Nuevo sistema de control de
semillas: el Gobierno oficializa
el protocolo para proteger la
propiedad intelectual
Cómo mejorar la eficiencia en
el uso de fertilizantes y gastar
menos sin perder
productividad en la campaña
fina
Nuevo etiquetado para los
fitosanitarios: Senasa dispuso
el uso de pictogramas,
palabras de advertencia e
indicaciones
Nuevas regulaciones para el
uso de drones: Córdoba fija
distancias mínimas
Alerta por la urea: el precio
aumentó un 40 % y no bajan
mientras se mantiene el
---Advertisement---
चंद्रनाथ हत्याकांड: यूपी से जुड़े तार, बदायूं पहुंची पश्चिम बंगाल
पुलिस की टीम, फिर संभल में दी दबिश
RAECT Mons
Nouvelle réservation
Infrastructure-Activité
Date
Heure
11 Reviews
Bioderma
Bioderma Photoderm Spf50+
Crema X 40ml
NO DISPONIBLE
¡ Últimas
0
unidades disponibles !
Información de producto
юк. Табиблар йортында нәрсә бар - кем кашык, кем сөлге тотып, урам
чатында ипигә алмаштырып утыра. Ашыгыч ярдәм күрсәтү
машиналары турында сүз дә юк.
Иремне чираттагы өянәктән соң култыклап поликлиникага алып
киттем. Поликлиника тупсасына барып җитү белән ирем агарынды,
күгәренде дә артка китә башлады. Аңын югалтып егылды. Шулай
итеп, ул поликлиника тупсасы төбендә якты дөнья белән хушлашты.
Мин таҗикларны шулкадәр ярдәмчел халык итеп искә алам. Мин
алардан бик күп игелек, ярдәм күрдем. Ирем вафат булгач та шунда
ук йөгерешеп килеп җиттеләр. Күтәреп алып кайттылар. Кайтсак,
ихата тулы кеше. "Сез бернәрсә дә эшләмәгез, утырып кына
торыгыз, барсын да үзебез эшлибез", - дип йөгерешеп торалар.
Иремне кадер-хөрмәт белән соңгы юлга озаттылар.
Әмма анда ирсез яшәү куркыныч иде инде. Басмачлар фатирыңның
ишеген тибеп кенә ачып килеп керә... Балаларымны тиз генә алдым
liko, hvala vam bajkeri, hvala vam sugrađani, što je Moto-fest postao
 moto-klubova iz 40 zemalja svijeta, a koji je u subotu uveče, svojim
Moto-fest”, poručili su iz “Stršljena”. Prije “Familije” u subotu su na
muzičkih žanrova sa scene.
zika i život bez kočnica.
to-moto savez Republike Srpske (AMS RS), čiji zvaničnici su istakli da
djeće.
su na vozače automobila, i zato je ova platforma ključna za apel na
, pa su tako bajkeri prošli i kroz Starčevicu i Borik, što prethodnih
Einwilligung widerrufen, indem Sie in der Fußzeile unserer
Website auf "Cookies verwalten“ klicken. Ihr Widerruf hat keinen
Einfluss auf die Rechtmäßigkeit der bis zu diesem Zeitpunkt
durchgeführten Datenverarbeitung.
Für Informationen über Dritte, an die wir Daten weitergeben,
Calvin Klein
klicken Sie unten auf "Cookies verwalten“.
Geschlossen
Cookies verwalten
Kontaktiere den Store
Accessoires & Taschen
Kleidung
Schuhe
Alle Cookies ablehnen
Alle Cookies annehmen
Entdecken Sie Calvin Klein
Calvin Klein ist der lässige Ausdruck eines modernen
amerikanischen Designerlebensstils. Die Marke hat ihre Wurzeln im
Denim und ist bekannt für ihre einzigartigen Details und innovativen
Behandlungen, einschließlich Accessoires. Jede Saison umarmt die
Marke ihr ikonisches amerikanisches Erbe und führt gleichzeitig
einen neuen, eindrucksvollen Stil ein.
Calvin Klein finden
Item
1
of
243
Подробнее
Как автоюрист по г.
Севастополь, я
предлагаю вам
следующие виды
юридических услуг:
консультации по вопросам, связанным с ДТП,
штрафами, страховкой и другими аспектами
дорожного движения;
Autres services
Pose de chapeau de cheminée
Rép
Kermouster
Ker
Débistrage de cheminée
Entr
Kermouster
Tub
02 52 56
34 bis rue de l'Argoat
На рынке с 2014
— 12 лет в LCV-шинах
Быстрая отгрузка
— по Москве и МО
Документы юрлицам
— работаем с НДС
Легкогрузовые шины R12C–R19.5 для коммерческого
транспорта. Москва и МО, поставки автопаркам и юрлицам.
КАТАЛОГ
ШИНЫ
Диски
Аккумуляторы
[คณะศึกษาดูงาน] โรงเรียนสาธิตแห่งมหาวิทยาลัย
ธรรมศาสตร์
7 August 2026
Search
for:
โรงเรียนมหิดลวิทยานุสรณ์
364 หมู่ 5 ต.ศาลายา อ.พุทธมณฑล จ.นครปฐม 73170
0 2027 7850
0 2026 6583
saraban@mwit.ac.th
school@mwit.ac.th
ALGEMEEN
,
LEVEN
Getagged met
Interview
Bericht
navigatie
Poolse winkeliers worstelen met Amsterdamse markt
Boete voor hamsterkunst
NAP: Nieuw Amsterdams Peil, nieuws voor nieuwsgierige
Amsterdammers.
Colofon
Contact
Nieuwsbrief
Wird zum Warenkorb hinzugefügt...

____

#### [EXERCISE]
Copy out every line of the material above word for word, keeping the same order and line breaks.

#### [EXERCISE RESPONSE]
Nuevo sistema de control de
semillas: el Gobierno oficializa
el protocolo para proteger la
propiedad intelectual
Cómo mejorar la eficiencia en
el uso de fertilizantes y gastar
menos sin perder
productividad en la campaña
fina
Nuevo etiquetado para los
fitosanitarios: Senasa dispuso
el uso de pictogramas,
palabras de advertencia e
indicaciones
Nuevas regulaciones para el
uso de drones: Córdoba fija
distancias mínimas
Alerta por la urea: el precio
aumentó un 40 % y no bajan
mientras se mantiene el
---Advertisement---
चंद्रनाथ हत्याकांड: यूपी से जुड़े तार, बदायूं पहुंची पश्चिम बंगाल
पुलिस की टीम, फिर संभल में दी दबिश
RAECT Mons
Nouvelle réservation
Infrastructure-Activité
Date
Heure
11 Reviews
Bioderma
Bioderma Photoderm Spf50+
Crema X 40ml
NO DISPONIBLE
¡ Últimas
0
unidades disponibles !
Información de producto
юк. Табиблар йортында нәрсә бар - кем кашык, кем сөлге тотып, урам
чатында ипигә алмаштырып утыра. Ашыгыч ярдәм күрсәтү
машиналары турында сүз дә юк.
Иремне чираттагы өянәктән соң култыклап поликлиникага алып
киттем. Поликлиника тупсасына барып җитү белән ирем агарынды,
күгәренде дә артка китә башлады. Аңын югалтып егылды. Шулай
итеп, ул поликлиника тупсасы төбендә якты дөнья белән хушлашты.
Мин таҗикларны шулкадәр ярдәмчел халык итеп искә алам. Мин
алардан бик күп игелек, ярдәм күрдем. Ирем вафат булгач та шунда
ук йөгерешеп килеп җиттеләр. Күтәреп алып кайттылар. Кайтсак,
ихата тулы кеше. "Сез бернәрсә дә эшләмәгез, утырып кына
торыгыз, барсын да үзебез эшлибез", - дип йөгерешеп торалар.
Иремне кадер-хөрмәт белән соңгы юлга озаттылар.
Әмма анда ирсез яшәү куркыныч иде инде. Басмачлар фатирыңның
ишеген тибеп кенә ачып килеп керә... Балаларымны тиз генә алдым
liko, hvala vam bajkeri, hvala vam sugrađani, što je Moto-fest postao
 moto-klubova iz 40 zemalja svijeta, a koji je u subotu uveče, svojim
Moto-fest”, poručili su iz “Stršljena”. Prije “Familije” u subotu su na
muzičkih žanrova sa scene.
zika i život bez kočnica.
to-moto savez Republike Srpske (AMS RS), čiji zvaničnici su istakli da
djeće.
su na vozače automobila, i zato je ova platforma ključna za apel na
, pa su tako bajkeri prošli i kroz Starčevicu i Borik, što prethodnih
Einwilligung widerrufen, indem Sie in der Fußzeile unserer
Website auf "Cookies verwalten“ klicken. Ihr Widerruf hat keinen
Einfluss auf die Rechtmäßigkeit der bis zu diesem Zeitpunkt
durchgeführten Datenverarbeitung.
Für Informationen über Dritte, an die wir Daten weitergeben,
Calvin Klein
klicken Sie unten auf "Cookies verwalten“.
Geschlossen
Cookies verwalten
Kontaktiere den Store
Accessoires & Taschen
Kleidung
Schuhe
Alle Cookies ablehnen
Alle Cookies annehmen
Entdecken Sie Calvin Klein
Calvin Klein ist der lässige Ausdruck eines modernen
amerikanischen Designerlebensstils. Die Marke hat ihre Wurzeln im
Denim und ist bekannt für ihre einzigartigen Details und innovativen
Behandlungen, einschließlich Accessoires. Jede Saison umarmt die
Marke ihr ikonisches amerikanisches Erbe und führt gleichzeitig
einen neuen, eindrucksvollen Stil ein.
Calvin Klein finden
Item
1
of
243
Подробнее
Как автоюрист по г.
Севастополь, я
предлагаю вам
следующие виды
юридических услуг:
консультации по вопросам, связанным с ДТП,
штрафами, страховкой и другими аспектами
дорожного движения;
Autres services
Pose de chapeau de cheminée
Rép
Kermouster
Ker
Débistrage de cheminée
Entr
Kermouster
Tub
02 52 56
34 bis rue de l'Argoat
На рынке с 2014
— 12 лет в LCV-шинах
Быстрая отгрузка
— по Москве и МО
Документы юрлицам
— работаем с НДС
Легкогрузовые шины R12C–R19.5 для коммерческого
транспорта. Москва и МО, поставки автопаркам и юрлицам.
КАТАЛОГ
ШИНЫ
Диски
Аккумуляторы
[คณะศึกษาดูงาน] โรงเรียนสาธิตแห่งมหาวิทยาลัย
ธรรมศาสตร์
7 August 2026
Search
for:
โรงเรียนมหิดลวิทยานุสรณ์
364 หมู่ 5 ต.ศาลายา อ.พุทธมณฑล จ.นครปฐม 73170
0 2027 7850
0 2026 6583
saraban@mwit.ac.th
school@mwit.ac.th
ALGEMEEN
,
LEVEN
Getagged met
Interview
Bericht
navigatie
Poolse winkeliers worstelen met Amsterdamse markt
Boete voor hamsterkunst
NAP: Nieuw Amsterdams Peil, nieuws voor nieuwsgierige
Amsterdammers.
Colofon
Contact
Nieuwsbrief
Wird zum Warenkorb hinzugefügt...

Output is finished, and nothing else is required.